* [TASK INSTRUCTIONS]:
Give the stretch of the forum thread below about a cracked Nexus 7 screen from "## Smcdo123 (Jun" through "to force it." again, swapping "pressure" for "weight".

* [TEXT SEGMENT]:

▬▬▬▬▬▬

# Cracked Screen? Upload Picture Please.



## slashdotjeo (Aug 5, 2012)

Please upload pictures of your cracked Nexus 7. I am attempting to take Asus to small claims court. They told me that my cracked screen was customer induced damage. I told them I researched the matter, and noticed that some Nexus 7's have an issue with screen lifting on the left side. I told them the because of this screen lifting issue, a very small amount of pressure could crack the screen on that specific spot. I made sure to provide documentation with several pictures of different Nexus 7's with the same crack. Please upload!


----------



## Smcdo123 (Jun 7, 2011)

slashdotjeo said:


> Please upload pictures of your cracked Nexus 7. I am attempting to take Asus to small claims court. They told me that my cracked screen was customer induced damage. I told them I researched the matter, and noticed that some Nexus 7's have an issue with screen lifting on the left side. I told them the because of this screen lifting issue, a very small amount of pressure could crack the screen on that specific spot. I made sure to provide documentation with several pictures of different Nexus 7's with the same crack. Please upload!


To be honest seems like you put a lot of pressure on the edge. I dont see why pushing it down would make you think it would fix it. Anyways good luck I have lift but very minimal, you should have just gotten a replacement and not try to force it.


----------

▬▬▬▬▬▬

[Stored data entries]
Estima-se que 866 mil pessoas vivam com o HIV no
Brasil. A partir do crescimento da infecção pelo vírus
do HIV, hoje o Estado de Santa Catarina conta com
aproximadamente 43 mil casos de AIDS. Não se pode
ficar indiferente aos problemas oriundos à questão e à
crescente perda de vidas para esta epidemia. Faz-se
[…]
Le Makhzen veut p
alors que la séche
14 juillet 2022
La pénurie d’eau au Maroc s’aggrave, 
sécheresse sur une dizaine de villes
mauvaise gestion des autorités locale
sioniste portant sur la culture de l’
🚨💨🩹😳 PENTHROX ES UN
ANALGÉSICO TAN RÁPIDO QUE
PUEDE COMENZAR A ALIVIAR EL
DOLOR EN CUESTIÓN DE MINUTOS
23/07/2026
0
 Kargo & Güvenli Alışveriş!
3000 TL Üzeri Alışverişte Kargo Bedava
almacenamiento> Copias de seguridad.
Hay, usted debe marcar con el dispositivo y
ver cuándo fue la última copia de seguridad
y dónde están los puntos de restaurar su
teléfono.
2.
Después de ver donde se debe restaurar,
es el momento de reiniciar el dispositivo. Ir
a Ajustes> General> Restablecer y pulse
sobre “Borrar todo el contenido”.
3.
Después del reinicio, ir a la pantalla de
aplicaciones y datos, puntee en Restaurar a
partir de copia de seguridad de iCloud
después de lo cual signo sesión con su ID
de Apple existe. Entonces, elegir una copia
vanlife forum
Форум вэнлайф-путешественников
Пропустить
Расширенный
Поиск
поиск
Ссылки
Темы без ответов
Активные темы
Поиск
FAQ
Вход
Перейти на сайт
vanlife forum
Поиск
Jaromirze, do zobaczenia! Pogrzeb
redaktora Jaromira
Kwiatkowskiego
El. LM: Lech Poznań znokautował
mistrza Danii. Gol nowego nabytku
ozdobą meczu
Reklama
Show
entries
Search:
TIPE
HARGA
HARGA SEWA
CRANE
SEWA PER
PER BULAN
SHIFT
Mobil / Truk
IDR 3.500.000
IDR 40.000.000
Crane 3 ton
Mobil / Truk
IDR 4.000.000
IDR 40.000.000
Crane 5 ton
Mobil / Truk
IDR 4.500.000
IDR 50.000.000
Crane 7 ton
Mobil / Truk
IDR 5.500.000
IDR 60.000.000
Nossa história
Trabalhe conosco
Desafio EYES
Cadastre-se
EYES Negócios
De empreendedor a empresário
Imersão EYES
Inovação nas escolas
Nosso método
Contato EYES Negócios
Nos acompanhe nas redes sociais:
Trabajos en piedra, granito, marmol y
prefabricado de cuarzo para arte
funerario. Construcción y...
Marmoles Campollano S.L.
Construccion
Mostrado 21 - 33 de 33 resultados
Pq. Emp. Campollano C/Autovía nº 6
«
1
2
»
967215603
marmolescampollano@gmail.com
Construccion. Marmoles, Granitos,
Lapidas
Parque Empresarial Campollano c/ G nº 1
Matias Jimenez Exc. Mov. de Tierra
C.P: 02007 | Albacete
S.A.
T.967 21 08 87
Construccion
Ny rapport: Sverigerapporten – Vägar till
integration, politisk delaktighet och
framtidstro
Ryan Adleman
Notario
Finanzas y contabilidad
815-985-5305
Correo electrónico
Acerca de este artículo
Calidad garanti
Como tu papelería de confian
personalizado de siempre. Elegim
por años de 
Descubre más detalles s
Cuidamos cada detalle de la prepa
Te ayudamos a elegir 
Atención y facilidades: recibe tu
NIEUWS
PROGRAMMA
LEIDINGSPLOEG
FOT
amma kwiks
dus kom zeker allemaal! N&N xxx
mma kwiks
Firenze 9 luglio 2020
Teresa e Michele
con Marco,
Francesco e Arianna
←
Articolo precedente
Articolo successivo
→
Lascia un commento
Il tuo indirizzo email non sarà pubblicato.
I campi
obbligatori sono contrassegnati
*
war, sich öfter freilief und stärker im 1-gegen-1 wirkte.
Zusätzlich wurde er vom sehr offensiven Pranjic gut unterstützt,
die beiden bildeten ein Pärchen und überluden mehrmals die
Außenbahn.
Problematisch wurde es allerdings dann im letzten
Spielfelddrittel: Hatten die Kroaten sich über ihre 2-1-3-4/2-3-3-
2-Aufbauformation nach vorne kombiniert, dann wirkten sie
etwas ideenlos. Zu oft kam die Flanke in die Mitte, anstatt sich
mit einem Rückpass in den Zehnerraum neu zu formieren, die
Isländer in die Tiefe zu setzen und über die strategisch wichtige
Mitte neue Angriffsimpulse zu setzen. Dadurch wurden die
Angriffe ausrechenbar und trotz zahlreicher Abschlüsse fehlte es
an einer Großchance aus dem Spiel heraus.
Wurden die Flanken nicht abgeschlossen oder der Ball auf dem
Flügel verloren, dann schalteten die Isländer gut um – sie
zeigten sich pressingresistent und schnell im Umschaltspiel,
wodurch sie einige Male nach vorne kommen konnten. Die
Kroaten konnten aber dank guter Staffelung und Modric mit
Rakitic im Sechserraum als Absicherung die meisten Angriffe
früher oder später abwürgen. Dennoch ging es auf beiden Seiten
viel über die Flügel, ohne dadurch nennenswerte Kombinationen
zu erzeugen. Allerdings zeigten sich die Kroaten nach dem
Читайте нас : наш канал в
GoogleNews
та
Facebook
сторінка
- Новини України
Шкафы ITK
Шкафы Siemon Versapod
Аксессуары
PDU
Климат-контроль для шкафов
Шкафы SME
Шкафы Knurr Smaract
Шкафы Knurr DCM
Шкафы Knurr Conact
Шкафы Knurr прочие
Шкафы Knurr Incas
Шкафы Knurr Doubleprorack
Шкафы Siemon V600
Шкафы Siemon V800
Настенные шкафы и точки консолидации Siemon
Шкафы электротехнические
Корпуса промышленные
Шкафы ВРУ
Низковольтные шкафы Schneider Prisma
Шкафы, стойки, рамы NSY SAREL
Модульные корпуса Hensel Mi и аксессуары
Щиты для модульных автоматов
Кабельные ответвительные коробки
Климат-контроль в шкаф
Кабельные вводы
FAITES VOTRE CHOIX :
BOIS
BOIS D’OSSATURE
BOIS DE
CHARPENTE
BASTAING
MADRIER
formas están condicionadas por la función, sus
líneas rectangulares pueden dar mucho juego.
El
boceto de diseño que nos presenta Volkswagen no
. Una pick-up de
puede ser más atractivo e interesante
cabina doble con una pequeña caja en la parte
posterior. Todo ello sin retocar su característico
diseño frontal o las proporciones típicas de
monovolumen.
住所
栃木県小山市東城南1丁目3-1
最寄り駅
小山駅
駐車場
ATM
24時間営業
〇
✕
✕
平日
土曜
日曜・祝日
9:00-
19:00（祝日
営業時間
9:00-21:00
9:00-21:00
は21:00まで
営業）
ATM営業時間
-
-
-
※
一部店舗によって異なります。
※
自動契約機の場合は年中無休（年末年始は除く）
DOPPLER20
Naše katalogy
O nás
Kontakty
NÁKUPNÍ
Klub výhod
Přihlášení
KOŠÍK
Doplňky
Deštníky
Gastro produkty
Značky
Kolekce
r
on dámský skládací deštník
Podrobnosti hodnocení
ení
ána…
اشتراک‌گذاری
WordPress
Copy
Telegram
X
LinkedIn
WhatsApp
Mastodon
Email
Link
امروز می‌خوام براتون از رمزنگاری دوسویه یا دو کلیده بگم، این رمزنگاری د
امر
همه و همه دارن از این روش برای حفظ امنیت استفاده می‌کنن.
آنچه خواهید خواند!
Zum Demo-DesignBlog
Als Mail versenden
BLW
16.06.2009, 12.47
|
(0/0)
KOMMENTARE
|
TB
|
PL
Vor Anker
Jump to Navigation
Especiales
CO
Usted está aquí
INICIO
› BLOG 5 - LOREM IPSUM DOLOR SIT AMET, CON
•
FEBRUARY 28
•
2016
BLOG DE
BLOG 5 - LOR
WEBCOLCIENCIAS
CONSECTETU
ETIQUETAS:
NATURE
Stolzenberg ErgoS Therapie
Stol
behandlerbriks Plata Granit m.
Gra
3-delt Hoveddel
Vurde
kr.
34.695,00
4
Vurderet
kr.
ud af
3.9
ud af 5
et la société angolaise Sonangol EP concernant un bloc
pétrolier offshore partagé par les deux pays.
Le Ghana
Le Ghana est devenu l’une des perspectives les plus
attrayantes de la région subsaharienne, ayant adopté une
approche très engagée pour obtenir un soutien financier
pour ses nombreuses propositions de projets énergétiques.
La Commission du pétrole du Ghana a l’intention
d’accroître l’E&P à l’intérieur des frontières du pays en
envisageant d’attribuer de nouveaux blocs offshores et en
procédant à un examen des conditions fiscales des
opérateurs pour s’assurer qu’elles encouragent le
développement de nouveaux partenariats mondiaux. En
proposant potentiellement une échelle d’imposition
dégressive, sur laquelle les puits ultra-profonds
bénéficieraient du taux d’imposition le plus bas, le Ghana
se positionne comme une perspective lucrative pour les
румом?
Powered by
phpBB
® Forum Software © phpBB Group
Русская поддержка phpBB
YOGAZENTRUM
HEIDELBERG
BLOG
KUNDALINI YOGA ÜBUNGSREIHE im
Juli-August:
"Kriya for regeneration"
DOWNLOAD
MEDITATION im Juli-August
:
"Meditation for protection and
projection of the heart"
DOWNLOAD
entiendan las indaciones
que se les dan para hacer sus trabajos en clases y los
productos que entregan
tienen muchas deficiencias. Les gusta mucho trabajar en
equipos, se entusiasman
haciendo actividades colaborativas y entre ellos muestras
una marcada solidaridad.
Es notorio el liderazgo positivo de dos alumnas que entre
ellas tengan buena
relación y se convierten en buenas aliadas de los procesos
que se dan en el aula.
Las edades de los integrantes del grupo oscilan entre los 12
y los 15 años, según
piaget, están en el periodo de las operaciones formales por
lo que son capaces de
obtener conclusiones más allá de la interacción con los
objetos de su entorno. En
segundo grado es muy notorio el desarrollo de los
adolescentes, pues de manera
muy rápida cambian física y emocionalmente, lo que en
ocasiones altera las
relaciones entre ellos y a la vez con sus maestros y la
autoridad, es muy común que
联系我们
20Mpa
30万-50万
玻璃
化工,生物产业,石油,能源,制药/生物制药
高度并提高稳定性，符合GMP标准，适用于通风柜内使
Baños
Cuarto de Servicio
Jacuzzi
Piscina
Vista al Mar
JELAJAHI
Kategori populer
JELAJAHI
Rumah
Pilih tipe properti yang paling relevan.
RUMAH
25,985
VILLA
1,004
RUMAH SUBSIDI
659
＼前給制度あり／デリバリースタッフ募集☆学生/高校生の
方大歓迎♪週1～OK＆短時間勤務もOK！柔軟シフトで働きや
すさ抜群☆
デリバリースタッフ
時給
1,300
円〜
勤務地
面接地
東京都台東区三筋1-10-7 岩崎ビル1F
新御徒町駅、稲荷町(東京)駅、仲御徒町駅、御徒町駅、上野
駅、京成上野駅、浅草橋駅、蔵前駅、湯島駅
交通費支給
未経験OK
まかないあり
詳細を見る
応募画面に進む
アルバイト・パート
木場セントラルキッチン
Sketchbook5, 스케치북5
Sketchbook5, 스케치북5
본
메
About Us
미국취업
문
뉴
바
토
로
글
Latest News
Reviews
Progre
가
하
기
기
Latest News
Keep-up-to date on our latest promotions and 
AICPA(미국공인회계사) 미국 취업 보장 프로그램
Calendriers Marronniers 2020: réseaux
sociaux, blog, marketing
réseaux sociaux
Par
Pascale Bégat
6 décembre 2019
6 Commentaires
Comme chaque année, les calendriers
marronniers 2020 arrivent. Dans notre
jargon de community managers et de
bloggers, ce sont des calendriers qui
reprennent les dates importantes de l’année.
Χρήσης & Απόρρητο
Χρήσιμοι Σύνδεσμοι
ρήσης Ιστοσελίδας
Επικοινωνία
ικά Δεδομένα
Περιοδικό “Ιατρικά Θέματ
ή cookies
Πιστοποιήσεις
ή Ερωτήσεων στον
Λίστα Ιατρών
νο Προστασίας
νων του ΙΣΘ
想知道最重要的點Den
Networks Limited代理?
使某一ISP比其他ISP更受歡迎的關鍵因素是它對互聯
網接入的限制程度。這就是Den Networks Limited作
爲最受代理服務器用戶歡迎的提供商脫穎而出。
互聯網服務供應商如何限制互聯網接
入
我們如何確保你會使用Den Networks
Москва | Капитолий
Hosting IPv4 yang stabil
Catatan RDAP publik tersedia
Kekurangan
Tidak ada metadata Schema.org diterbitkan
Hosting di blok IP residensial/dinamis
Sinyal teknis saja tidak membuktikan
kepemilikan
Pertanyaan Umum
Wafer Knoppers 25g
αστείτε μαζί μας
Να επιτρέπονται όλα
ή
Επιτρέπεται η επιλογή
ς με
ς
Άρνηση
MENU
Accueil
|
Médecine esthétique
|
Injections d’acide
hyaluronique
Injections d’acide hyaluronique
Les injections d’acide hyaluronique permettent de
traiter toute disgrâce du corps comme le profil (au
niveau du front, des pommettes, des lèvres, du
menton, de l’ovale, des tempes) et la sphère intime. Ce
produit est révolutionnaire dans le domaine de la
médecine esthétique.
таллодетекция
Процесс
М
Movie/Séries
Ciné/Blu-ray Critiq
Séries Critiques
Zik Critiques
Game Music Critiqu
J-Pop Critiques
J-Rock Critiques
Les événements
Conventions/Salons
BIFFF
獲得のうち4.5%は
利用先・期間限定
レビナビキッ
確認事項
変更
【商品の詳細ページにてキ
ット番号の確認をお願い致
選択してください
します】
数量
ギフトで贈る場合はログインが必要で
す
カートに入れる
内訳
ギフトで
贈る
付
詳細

▬▬▬▬▬▬

* [TASK RESPONSE]:
## Smcdo123 (Jun 7, 2011)

slashdotjeo said:


> Please upload pictures of your cracked Nexus 7. I am attempting to take Asus to small claims court. They told me that my cracked screen was customer induced damage. I told them I researched the matter, and noticed that some Nexus 7's have an issue with screen lifting on the left side. I told them the because of this screen lifting issue, a very small amount of weight could crack the screen on that specific spot. I made sure to provide documentation with several pictures of different Nexus 7's with the same crack. Please upload!


To be honest seems like you put a lot of weight on the edge. I dont see why pushing it down would make you think it would fix it. Anyways good luck I have lift but very minimal, you should have just gotten a replacement and not try to force it.